Jumei International Holding Ltd. (NYSE: JMEI) operates China’s leading online beauty products site, Jumei.com. The company priced its initial public offering of 11.14 million shares at $22 a share on Thursday, above the expected range of $19.50 to $21.50. Shares opened Friday morning at $27.30, and more than 3.7 million shares traded hands in the first 45 minutes of trading.
The company raised $245 million in the IPO and now has a valuation of about $3.3 billion. Lead underwriters were Goldman Sachs (Asia), Credit Suisse and J.P. Morgan.
Jumei’s share of the Chinese market for online sales of beauty products was around 22% in 2013, and the company claims that its customer base grew from 1.3 million in 2011 to 10.5 million last year. Repeat orders accounted for about 88% of all orders placed in 2013.

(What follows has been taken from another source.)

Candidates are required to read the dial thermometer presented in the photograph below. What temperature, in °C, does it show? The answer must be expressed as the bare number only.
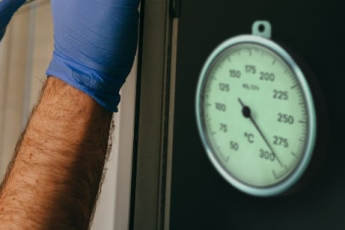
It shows 287.5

What Jumei’s IPO indicates for the coming Alibaba IPO is that demand from investors in fast-growing Chinese Internet companies remains robust. That is good news for Alibaba and for Yahoo! Inc. (NASDAQ: YHOO), which holds a stake of about 24% in the Chinese Internet giant.
Another positive signal for Alibaba’s IPO came earlier this week when Hong Kong-listed Tencent Holdings reported a 60% spike in earnings for the first quarter. Tencent’s social messaging service WeChat (Weixin in China) has been valued as high as $64 billion on the basis of nearly 400 million monthly active users. Alibaba’s founder and CEO all but declared war on Tencent earlier this year, but Alibaba has nothing that competes with WeChat. Laiwang, Alibaba’s messaging app, claims just 10 million monthly active users, compared with 396 million for WeChat.
Back to Jumei, which reached a peak of $28.28 Friday morning before settling to $26.11, up more than 18% above its IPO price.